Ellipsometric Evaluation of the Optical Constants of Zirconium Oxynitride Thin Films Deposited by Reactive Pulsed Magnetron Sputtering

Three different zirconium oxynitride films were deposited onto glass and Si (100) substrates at room temperature by pulsed reactive dc magnetron sputtering of a metallic Zr target in an $Ar//O_2//N_2$ atmosphere. The structural, compositional and optical properties of the deposited films were found to depend on the ratio of nitrogen partial pressure to the total reactive gas partial pressure. Energy-dispersive X-ray spectroscopy measurements revealed that as the nitrogen amount increased in the reactive gas the nitrogen content was found to increase in the film. The film structure was determined by X-ray diffraction. The X-ray diffraction patterns of the analyzed samples revealed a strong dependence of the $ZrO_xN_{y}$ film structure on composition.
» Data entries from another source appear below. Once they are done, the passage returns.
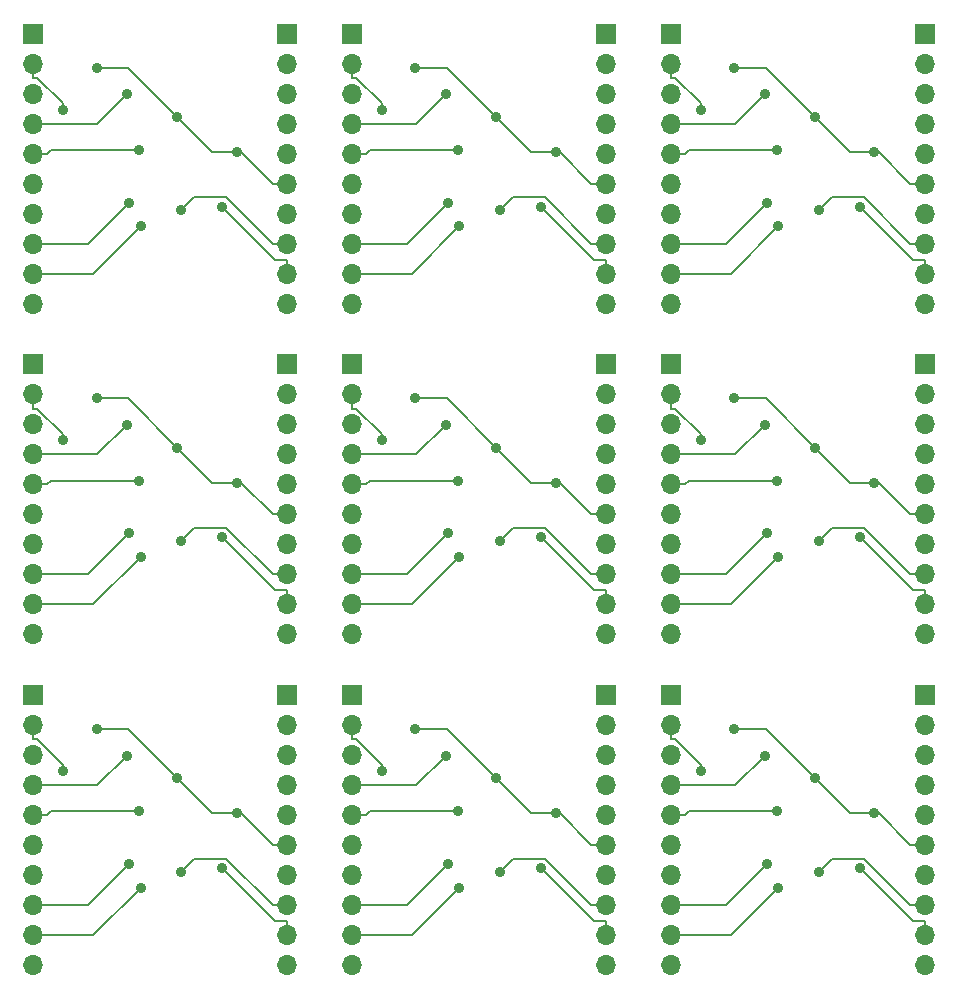
<source format=gbr>
G04 #@! TF.FileFunction,Copper,L2,Bot,Signal*
%FSLAX46Y46*%
G04 Gerber Fmt 4.6, Leading zero omitted, Abs format (unit mm)*
G04 Created by KiCad (PCBNEW 4.0.1-stable) date 2017/04/09 5:42:53*
%MOMM*%
G01*
G04 APERTURE LIST*
%ADD10C,0.100000*%
%ADD11R,1.700000X1.700000*%
%ADD12O,1.700000X1.700000*%
%ADD13C,0.889000*%
%ADD14C,0.203200*%
G04 APERTURE END LIST*
D10*
D11*
X182250000Y-43500000D03*
D12*
X182250000Y-46040000D03*
X182250000Y-48580000D03*
X182250000Y-51120000D03*
X182250000Y-53660000D03*
X182250000Y-56200000D03*
X182250000Y-58740000D03*
X182250000Y-61280000D03*
X182250000Y-63820000D03*
X182250000Y-66360000D03*
D11*
X160750000Y-43500000D03*
D12*
X160750000Y-46040000D03*
X160750000Y-48580000D03*
X160750000Y-51120000D03*
X160750000Y-53660000D03*
X160750000Y-56200000D03*
X160750000Y-58740000D03*
X160750000Y-61280000D03*
X160750000Y-63820000D03*
X160750000Y-66360000D03*
D11*
X133750000Y-43500000D03*
D12*
X133750000Y-46040000D03*
X133750000Y-48580000D03*
X133750000Y-51120000D03*
X133750000Y-53660000D03*
X133750000Y-56200000D03*
X133750000Y-58740000D03*
X133750000Y-61280000D03*
X133750000Y-63820000D03*
X133750000Y-66360000D03*
D11*
X155250000Y-43500000D03*
D12*
X155250000Y-46040000D03*
X155250000Y-48580000D03*
X155250000Y-51120000D03*
X155250000Y-53660000D03*
X155250000Y-56200000D03*
X155250000Y-58740000D03*
X155250000Y-61280000D03*
X155250000Y-63820000D03*
X155250000Y-66360000D03*
D11*
X128250000Y-43500000D03*
D12*
X128250000Y-46040000D03*
X128250000Y-48580000D03*
X128250000Y-51120000D03*
X128250000Y-53660000D03*
X128250000Y-56200000D03*
X128250000Y-58740000D03*
X128250000Y-61280000D03*
X128250000Y-63820000D03*
X128250000Y-66360000D03*
D11*
X106750000Y-43500000D03*
D12*
X106750000Y-46040000D03*
X106750000Y-48580000D03*
X106750000Y-51120000D03*
X106750000Y-53660000D03*
X106750000Y-56200000D03*
X106750000Y-58740000D03*
X106750000Y-61280000D03*
X106750000Y-63820000D03*
X106750000Y-66360000D03*
D11*
X106750000Y-71500000D03*
D12*
X106750000Y-74040000D03*
X106750000Y-76580000D03*
X106750000Y-79120000D03*
X106750000Y-81660000D03*
X106750000Y-84200000D03*
X106750000Y-86740000D03*
X106750000Y-89280000D03*
X106750000Y-91820000D03*
X106750000Y-94360000D03*
D11*
X128250000Y-71500000D03*
D12*
X128250000Y-74040000D03*
X128250000Y-76580000D03*
X128250000Y-79120000D03*
X128250000Y-81660000D03*
X128250000Y-84200000D03*
X128250000Y-86740000D03*
X128250000Y-89280000D03*
X128250000Y-91820000D03*
X128250000Y-94360000D03*
D11*
X155250000Y-71500000D03*
D12*
X155250000Y-74040000D03*
X155250000Y-76580000D03*
X155250000Y-79120000D03*
X155250000Y-81660000D03*
X155250000Y-84200000D03*
X155250000Y-86740000D03*
X155250000Y-89280000D03*
X155250000Y-91820000D03*
X155250000Y-94360000D03*
D11*
X133750000Y-71500000D03*
D12*
X133750000Y-74040000D03*
X133750000Y-76580000D03*
X133750000Y-79120000D03*
X133750000Y-81660000D03*
X133750000Y-84200000D03*
X133750000Y-86740000D03*
X133750000Y-89280000D03*
X133750000Y-91820000D03*
X133750000Y-94360000D03*
D11*
X160750000Y-71500000D03*
D12*
X160750000Y-74040000D03*
X160750000Y-76580000D03*
X160750000Y-79120000D03*
X160750000Y-81660000D03*
X160750000Y-84200000D03*
X160750000Y-86740000D03*
X160750000Y-89280000D03*
X160750000Y-91820000D03*
X160750000Y-94360000D03*
D11*
X182250000Y-71500000D03*
D12*
X182250000Y-74040000D03*
X182250000Y-76580000D03*
X182250000Y-79120000D03*
X182250000Y-81660000D03*
X182250000Y-84200000D03*
X182250000Y-86740000D03*
X182250000Y-89280000D03*
X182250000Y-91820000D03*
X182250000Y-94360000D03*
D11*
X182250000Y-99500000D03*
D12*
X182250000Y-102040000D03*
X182250000Y-104580000D03*
X182250000Y-107120000D03*
X182250000Y-109660000D03*
X182250000Y-112200000D03*
X182250000Y-114740000D03*
X182250000Y-117280000D03*
X182250000Y-119820000D03*
X182250000Y-122360000D03*
D11*
X160750000Y-99500000D03*
D12*
X160750000Y-102040000D03*
X160750000Y-104580000D03*
X160750000Y-107120000D03*
X160750000Y-109660000D03*
X160750000Y-112200000D03*
X160750000Y-114740000D03*
X160750000Y-117280000D03*
X160750000Y-119820000D03*
X160750000Y-122360000D03*
D11*
X133750000Y-99500000D03*
D12*
X133750000Y-102040000D03*
X133750000Y-104580000D03*
X133750000Y-107120000D03*
X133750000Y-109660000D03*
X133750000Y-112200000D03*
X133750000Y-114740000D03*
X133750000Y-117280000D03*
X133750000Y-119820000D03*
X133750000Y-122360000D03*
D11*
X155250000Y-99500000D03*
D12*
X155250000Y-102040000D03*
X155250000Y-104580000D03*
X155250000Y-107120000D03*
X155250000Y-109660000D03*
X155250000Y-112200000D03*
X155250000Y-114740000D03*
X155250000Y-117280000D03*
X155250000Y-119820000D03*
X155250000Y-122360000D03*
D11*
X128250000Y-99500000D03*
D12*
X128250000Y-102040000D03*
X128250000Y-104580000D03*
X128250000Y-107120000D03*
X128250000Y-109660000D03*
X128250000Y-112200000D03*
X128250000Y-114740000D03*
X128250000Y-117280000D03*
X128250000Y-119820000D03*
X128250000Y-122360000D03*
D11*
X106750000Y-99500000D03*
D12*
X106750000Y-102040000D03*
X106750000Y-104580000D03*
X106750000Y-107120000D03*
X106750000Y-109660000D03*
X106750000Y-112200000D03*
X106750000Y-114740000D03*
X106750000Y-117280000D03*
X106750000Y-119820000D03*
X106750000Y-122360000D03*
D13*
X178005300Y-53515400D03*
X172951600Y-50533900D03*
X166148000Y-46369000D03*
X139148000Y-46369000D03*
X145951600Y-50533900D03*
X151005300Y-53515400D03*
X124005300Y-53515400D03*
X118951600Y-50533900D03*
X112148000Y-46369000D03*
X112148000Y-74369000D03*
X118951600Y-78533900D03*
X124005300Y-81515400D03*
X151005300Y-81515400D03*
X145951600Y-78533900D03*
X139148000Y-74369000D03*
X166148000Y-74369000D03*
X172951600Y-78533900D03*
X178005300Y-81515400D03*
X178005300Y-109515400D03*
X172951600Y-106533900D03*
X166148000Y-102369000D03*
X139148000Y-102369000D03*
X145951600Y-106533900D03*
X151005300Y-109515400D03*
X124005300Y-109515400D03*
X118951600Y-106533900D03*
X112148000Y-102369000D03*
X163278800Y-49929300D03*
X136278800Y-49929300D03*
X109278800Y-49929300D03*
X109278800Y-77929300D03*
X136278800Y-77929300D03*
X163278800Y-77929300D03*
X163278800Y-105929300D03*
X136278800Y-105929300D03*
X109278800Y-105929300D03*
X168708900Y-48627000D03*
X141708900Y-48627000D03*
X114708900Y-48627000D03*
X114708900Y-76627000D03*
X141708900Y-76627000D03*
X168708900Y-76627000D03*
X168708900Y-104627000D03*
X141708900Y-104627000D03*
X114708900Y-104627000D03*
X169755900Y-53339100D03*
X142755900Y-53339100D03*
X115755900Y-53339100D03*
X115755900Y-81339100D03*
X142755900Y-81339100D03*
X169755900Y-81339100D03*
X169755900Y-109339100D03*
X142755900Y-109339100D03*
X115755900Y-109339100D03*
X168890200Y-57809800D03*
X141890200Y-57809800D03*
X114890200Y-57809800D03*
X114890200Y-85809800D03*
X141890200Y-85809800D03*
X168890200Y-85809800D03*
X168890200Y-113809800D03*
X141890200Y-113809800D03*
X114890200Y-113809800D03*
X169870100Y-59786800D03*
X142870100Y-59786800D03*
X115870100Y-59786800D03*
X115870100Y-87786800D03*
X142870100Y-87786800D03*
X169870100Y-87786800D03*
X169870100Y-115786800D03*
X142870100Y-115786800D03*
X115870100Y-115786800D03*
X173318700Y-58454500D03*
X146318700Y-58454500D03*
X119318700Y-58454500D03*
X119318700Y-86454500D03*
X146318700Y-86454500D03*
X173318700Y-86454500D03*
X173318700Y-114454500D03*
X146318700Y-114454500D03*
X119318700Y-114454500D03*
X176766900Y-58150000D03*
X149766900Y-58150000D03*
X122766900Y-58150000D03*
X122766900Y-86150000D03*
X149766900Y-86150000D03*
X176766900Y-86150000D03*
X176766900Y-114150000D03*
X149766900Y-114150000D03*
X122766900Y-114150000D03*
D14*
X182250000Y-56200000D02*
X181044100Y-56200000D01*
X178359500Y-53515400D02*
X178005300Y-53515400D01*
X181044100Y-56200000D02*
X178359500Y-53515400D01*
X175933100Y-53515400D02*
X178005300Y-53515400D01*
X172951600Y-50533900D02*
X175933100Y-53515400D01*
X168786700Y-46369000D02*
X166148000Y-46369000D01*
X172951600Y-50533900D02*
X168786700Y-46369000D01*
X145951600Y-50533900D02*
X141786700Y-46369000D01*
X141786700Y-46369000D02*
X139148000Y-46369000D01*
X145951600Y-50533900D02*
X148933100Y-53515400D01*
X148933100Y-53515400D02*
X151005300Y-53515400D01*
X154044100Y-56200000D02*
X151359500Y-53515400D01*
X151359500Y-53515400D02*
X151005300Y-53515400D01*
X155250000Y-56200000D02*
X154044100Y-56200000D01*
X128250000Y-56200000D02*
X127044100Y-56200000D01*
X124359500Y-53515400D02*
X124005300Y-53515400D01*
X127044100Y-56200000D02*
X124359500Y-53515400D01*
X121933100Y-53515400D02*
X124005300Y-53515400D01*
X118951600Y-50533900D02*
X121933100Y-53515400D01*
X114786700Y-46369000D02*
X112148000Y-46369000D01*
X118951600Y-50533900D02*
X114786700Y-46369000D01*
X118951600Y-78533900D02*
X114786700Y-74369000D01*
X114786700Y-74369000D02*
X112148000Y-74369000D01*
X118951600Y-78533900D02*
X121933100Y-81515400D01*
X121933100Y-81515400D02*
X124005300Y-81515400D01*
X127044100Y-84200000D02*
X124359500Y-81515400D01*
X124359500Y-81515400D02*
X124005300Y-81515400D01*
X128250000Y-84200000D02*
X127044100Y-84200000D01*
X155250000Y-84200000D02*
X154044100Y-84200000D01*
X151359500Y-81515400D02*
X151005300Y-81515400D01*
X154044100Y-84200000D02*
X151359500Y-81515400D01*
X148933100Y-81515400D02*
X151005300Y-81515400D01*
X145951600Y-78533900D02*
X148933100Y-81515400D01*
X141786700Y-74369000D02*
X139148000Y-74369000D01*
X145951600Y-78533900D02*
X141786700Y-74369000D01*
X172951600Y-78533900D02*
X168786700Y-74369000D01*
X168786700Y-74369000D02*
X166148000Y-74369000D01*
X172951600Y-78533900D02*
X175933100Y-81515400D01*
X175933100Y-81515400D02*
X178005300Y-81515400D01*
X181044100Y-84200000D02*
X178359500Y-81515400D01*
X178359500Y-81515400D02*
X178005300Y-81515400D01*
X182250000Y-84200000D02*
X181044100Y-84200000D01*
X182250000Y-112200000D02*
X181044100Y-112200000D01*
X178359500Y-109515400D02*
X178005300Y-109515400D01*
X181044100Y-112200000D02*
X178359500Y-109515400D01*
X175933100Y-109515400D02*
X178005300Y-109515400D01*
X172951600Y-106533900D02*
X175933100Y-109515400D01*
X168786700Y-102369000D02*
X166148000Y-102369000D01*
X172951600Y-106533900D02*
X168786700Y-102369000D01*
X145951600Y-106533900D02*
X141786700Y-102369000D01*
X141786700Y-102369000D02*
X139148000Y-102369000D01*
X145951600Y-106533900D02*
X148933100Y-109515400D01*
X148933100Y-109515400D02*
X151005300Y-109515400D01*
X154044100Y-112200000D02*
X151359500Y-109515400D01*
X151359500Y-109515400D02*
X151005300Y-109515400D01*
X155250000Y-112200000D02*
X154044100Y-112200000D01*
X128250000Y-112200000D02*
X127044100Y-112200000D01*
X124359500Y-109515400D02*
X124005300Y-109515400D01*
X127044100Y-112200000D02*
X124359500Y-109515400D01*
X121933100Y-109515400D02*
X124005300Y-109515400D01*
X118951600Y-106533900D02*
X121933100Y-109515400D01*
X114786700Y-102369000D02*
X112148000Y-102369000D01*
X118951600Y-106533900D02*
X114786700Y-102369000D01*
X160750000Y-46040000D02*
X160750000Y-47245900D01*
X163278800Y-49397900D02*
X163278800Y-49929300D01*
X161126800Y-47245900D02*
X163278800Y-49397900D01*
X160750000Y-47245900D02*
X161126800Y-47245900D01*
X133750000Y-47245900D02*
X134126800Y-47245900D01*
X134126800Y-47245900D02*
X136278800Y-49397900D01*
X136278800Y-49397900D02*
X136278800Y-49929300D01*
X133750000Y-46040000D02*
X133750000Y-47245900D01*
X106750000Y-46040000D02*
X106750000Y-47245900D01*
X109278800Y-49397900D02*
X109278800Y-49929300D01*
X107126800Y-47245900D02*
X109278800Y-49397900D01*
X106750000Y-47245900D02*
X107126800Y-47245900D01*
X106750000Y-75245900D02*
X107126800Y-75245900D01*
X107126800Y-75245900D02*
X109278800Y-77397900D01*
X109278800Y-77397900D02*
X109278800Y-77929300D01*
X106750000Y-74040000D02*
X106750000Y-75245900D01*
X133750000Y-74040000D02*
X133750000Y-75245900D01*
X136278800Y-77397900D02*
X136278800Y-77929300D01*
X134126800Y-75245900D02*
X136278800Y-77397900D01*
X133750000Y-75245900D02*
X134126800Y-75245900D01*
X160750000Y-75245900D02*
X161126800Y-75245900D01*
X161126800Y-75245900D02*
X163278800Y-77397900D01*
X163278800Y-77397900D02*
X163278800Y-77929300D01*
X160750000Y-74040000D02*
X160750000Y-75245900D01*
X160750000Y-102040000D02*
X160750000Y-103245900D01*
X163278800Y-105397900D02*
X163278800Y-105929300D01*
X161126800Y-103245900D02*
X163278800Y-105397900D01*
X160750000Y-103245900D02*
X161126800Y-103245900D01*
X133750000Y-103245900D02*
X134126800Y-103245900D01*
X134126800Y-103245900D02*
X136278800Y-105397900D01*
X136278800Y-105397900D02*
X136278800Y-105929300D01*
X133750000Y-102040000D02*
X133750000Y-103245900D01*
X106750000Y-102040000D02*
X106750000Y-103245900D01*
X109278800Y-105397900D02*
X109278800Y-105929300D01*
X107126800Y-103245900D02*
X109278800Y-105397900D01*
X106750000Y-103245900D02*
X107126800Y-103245900D01*
X166215900Y-51120000D02*
X168708900Y-48627000D01*
X160750000Y-51120000D02*
X166215900Y-51120000D01*
X133750000Y-51120000D02*
X139215900Y-51120000D01*
X139215900Y-51120000D02*
X141708900Y-48627000D01*
X112215900Y-51120000D02*
X114708900Y-48627000D01*
X106750000Y-51120000D02*
X112215900Y-51120000D01*
X106750000Y-79120000D02*
X112215900Y-79120000D01*
X112215900Y-79120000D02*
X114708900Y-76627000D01*
X139215900Y-79120000D02*
X141708900Y-76627000D01*
X133750000Y-79120000D02*
X139215900Y-79120000D01*
X160750000Y-79120000D02*
X166215900Y-79120000D01*
X166215900Y-79120000D02*
X168708900Y-76627000D01*
X166215900Y-107120000D02*
X168708900Y-104627000D01*
X160750000Y-107120000D02*
X166215900Y-107120000D01*
X133750000Y-107120000D02*
X139215900Y-107120000D01*
X139215900Y-107120000D02*
X141708900Y-104627000D01*
X112215900Y-107120000D02*
X114708900Y-104627000D01*
X106750000Y-107120000D02*
X112215900Y-107120000D01*
X160750000Y-53660000D02*
X161955900Y-53660000D01*
X162276800Y-53339100D02*
X169755900Y-53339100D01*
X161955900Y-53660000D02*
X162276800Y-53339100D01*
X134955900Y-53660000D02*
X135276800Y-53339100D01*
X135276800Y-53339100D02*
X142755900Y-53339100D01*
X133750000Y-53660000D02*
X134955900Y-53660000D01*
X106750000Y-53660000D02*
X107955900Y-53660000D01*
X108276800Y-53339100D02*
X115755900Y-53339100D01*
X107955900Y-53660000D02*
X108276800Y-53339100D01*
X107955900Y-81660000D02*
X108276800Y-81339100D01*
X108276800Y-81339100D02*
X115755900Y-81339100D01*
X106750000Y-81660000D02*
X107955900Y-81660000D01*
X133750000Y-81660000D02*
X134955900Y-81660000D01*
X135276800Y-81339100D02*
X142755900Y-81339100D01*
X134955900Y-81660000D02*
X135276800Y-81339100D01*
X161955900Y-81660000D02*
X162276800Y-81339100D01*
X162276800Y-81339100D02*
X169755900Y-81339100D01*
X160750000Y-81660000D02*
X161955900Y-81660000D01*
X160750000Y-109660000D02*
X161955900Y-109660000D01*
X162276800Y-109339100D02*
X169755900Y-109339100D01*
X161955900Y-109660000D02*
X162276800Y-109339100D01*
X134955900Y-109660000D02*
X135276800Y-109339100D01*
X135276800Y-109339100D02*
X142755900Y-109339100D01*
X133750000Y-109660000D02*
X134955900Y-109660000D01*
X106750000Y-109660000D02*
X107955900Y-109660000D01*
X108276800Y-109339100D02*
X115755900Y-109339100D01*
X107955900Y-109660000D02*
X108276800Y-109339100D01*
X160750000Y-61280000D02*
X161955900Y-61280000D01*
X165420000Y-61280000D02*
X168890200Y-57809800D01*
X161955900Y-61280000D02*
X165420000Y-61280000D01*
X134955900Y-61280000D02*
X138420000Y-61280000D01*
X138420000Y-61280000D02*
X141890200Y-57809800D01*
X133750000Y-61280000D02*
X134955900Y-61280000D01*
X106750000Y-61280000D02*
X107955900Y-61280000D01*
X111420000Y-61280000D02*
X114890200Y-57809800D01*
X107955900Y-61280000D02*
X111420000Y-61280000D01*
X107955900Y-89280000D02*
X111420000Y-89280000D01*
X111420000Y-89280000D02*
X114890200Y-85809800D01*
X106750000Y-89280000D02*
X107955900Y-89280000D01*
X133750000Y-89280000D02*
X134955900Y-89280000D01*
X138420000Y-89280000D02*
X141890200Y-85809800D01*
X134955900Y-89280000D02*
X138420000Y-89280000D01*
X161955900Y-89280000D02*
X165420000Y-89280000D01*
X165420000Y-89280000D02*
X168890200Y-85809800D01*
X160750000Y-89280000D02*
X161955900Y-89280000D01*
X160750000Y-117280000D02*
X161955900Y-117280000D01*
X165420000Y-117280000D02*
X168890200Y-113809800D01*
X161955900Y-117280000D02*
X165420000Y-117280000D01*
X134955900Y-117280000D02*
X138420000Y-117280000D01*
X138420000Y-117280000D02*
X141890200Y-113809800D01*
X133750000Y-117280000D02*
X134955900Y-117280000D01*
X106750000Y-117280000D02*
X107955900Y-117280000D01*
X111420000Y-117280000D02*
X114890200Y-113809800D01*
X107955900Y-117280000D02*
X111420000Y-117280000D01*
X165836900Y-63820000D02*
X169870100Y-59786800D01*
X160750000Y-63820000D02*
X165836900Y-63820000D01*
X133750000Y-63820000D02*
X138836900Y-63820000D01*
X138836900Y-63820000D02*
X142870100Y-59786800D01*
X111836900Y-63820000D02*
X115870100Y-59786800D01*
X106750000Y-63820000D02*
X111836900Y-63820000D01*
X106750000Y-91820000D02*
X111836900Y-91820000D01*
X111836900Y-91820000D02*
X115870100Y-87786800D01*
X138836900Y-91820000D02*
X142870100Y-87786800D01*
X133750000Y-91820000D02*
X138836900Y-91820000D01*
X160750000Y-91820000D02*
X165836900Y-91820000D01*
X165836900Y-91820000D02*
X169870100Y-87786800D01*
X165836900Y-119820000D02*
X169870100Y-115786800D01*
X160750000Y-119820000D02*
X165836900Y-119820000D01*
X133750000Y-119820000D02*
X138836900Y-119820000D01*
X138836900Y-119820000D02*
X142870100Y-115786800D01*
X111836900Y-119820000D02*
X115870100Y-115786800D01*
X106750000Y-119820000D02*
X111836900Y-119820000D01*
X182250000Y-61280000D02*
X181044100Y-61280000D01*
X174428700Y-57344500D02*
X173318700Y-58454500D01*
X177108600Y-57344500D02*
X174428700Y-57344500D01*
X181044100Y-61280000D02*
X177108600Y-57344500D01*
X154044100Y-61280000D02*
X150108600Y-57344500D01*
X150108600Y-57344500D02*
X147428700Y-57344500D01*
X147428700Y-57344500D02*
X146318700Y-58454500D01*
X155250000Y-61280000D02*
X154044100Y-61280000D01*
X128250000Y-61280000D02*
X127044100Y-61280000D01*
X120428700Y-57344500D02*
X119318700Y-58454500D01*
X123108600Y-57344500D02*
X120428700Y-57344500D01*
X127044100Y-61280000D02*
X123108600Y-57344500D01*
X127044100Y-89280000D02*
X123108600Y-85344500D01*
X123108600Y-85344500D02*
X120428700Y-85344500D01*
X120428700Y-85344500D02*
X119318700Y-86454500D01*
X128250000Y-89280000D02*
X127044100Y-89280000D01*
X155250000Y-89280000D02*
X154044100Y-89280000D01*
X147428700Y-85344500D02*
X146318700Y-86454500D01*
X150108600Y-85344500D02*
X147428700Y-85344500D01*
X154044100Y-89280000D02*
X150108600Y-85344500D01*
X181044100Y-89280000D02*
X177108600Y-85344500D01*
X177108600Y-85344500D02*
X174428700Y-85344500D01*
X174428700Y-85344500D02*
X173318700Y-86454500D01*
X182250000Y-89280000D02*
X181044100Y-89280000D01*
X182250000Y-117280000D02*
X181044100Y-117280000D01*
X174428700Y-113344500D02*
X173318700Y-114454500D01*
X177108600Y-113344500D02*
X174428700Y-113344500D01*
X181044100Y-117280000D02*
X177108600Y-113344500D01*
X154044100Y-117280000D02*
X150108600Y-113344500D01*
X150108600Y-113344500D02*
X147428700Y-113344500D01*
X147428700Y-113344500D02*
X146318700Y-114454500D01*
X155250000Y-117280000D02*
X154044100Y-117280000D01*
X128250000Y-117280000D02*
X127044100Y-117280000D01*
X120428700Y-113344500D02*
X119318700Y-114454500D01*
X123108600Y-113344500D02*
X120428700Y-113344500D01*
X127044100Y-117280000D02*
X123108600Y-113344500D01*
X181231000Y-62614100D02*
X176766900Y-58150000D01*
X182250000Y-62614100D02*
X181231000Y-62614100D01*
X182250000Y-63820000D02*
X182250000Y-62614100D01*
X155250000Y-63820000D02*
X155250000Y-62614100D01*
X155250000Y-62614100D02*
X154231000Y-62614100D01*
X154231000Y-62614100D02*
X149766900Y-58150000D01*
X127231000Y-62614100D02*
X122766900Y-58150000D01*
X128250000Y-62614100D02*
X127231000Y-62614100D01*
X128250000Y-63820000D02*
X128250000Y-62614100D01*
X128250000Y-91820000D02*
X128250000Y-90614100D01*
X128250000Y-90614100D02*
X127231000Y-90614100D01*
X127231000Y-90614100D02*
X122766900Y-86150000D01*
X154231000Y-90614100D02*
X149766900Y-86150000D01*
X155250000Y-90614100D02*
X154231000Y-90614100D01*
X155250000Y-91820000D02*
X155250000Y-90614100D01*
X182250000Y-91820000D02*
X182250000Y-90614100D01*
X182250000Y-90614100D02*
X181231000Y-90614100D01*
X181231000Y-90614100D02*
X176766900Y-86150000D01*
X181231000Y-118614100D02*
X176766900Y-114150000D01*
X182250000Y-118614100D02*
X181231000Y-118614100D01*
X182250000Y-119820000D02*
X182250000Y-118614100D01*
X155250000Y-119820000D02*
X155250000Y-118614100D01*
X155250000Y-118614100D02*
X154231000Y-118614100D01*
X154231000Y-118614100D02*
X149766900Y-114150000D01*
X127231000Y-118614100D02*
X122766900Y-114150000D01*
X128250000Y-118614100D02*
X127231000Y-118614100D01*
X128250000Y-119820000D02*
X128250000Y-118614100D01*
M02*

</source>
A two layer model, the Bruggeman effective medium approximation and both Drude absorption edge and Lorentz oscillators were used to describe the surface roughness layer and the main $ZnO_xN_{y}$ layer, respectively, was used to describe the experimental ellipsometric data. The optical band gap was decreased from 3.56 to 3.45 eV with changing nitrogen content, while refractive index at 650 nm simultaneously was increased from 1.98 to 2.11.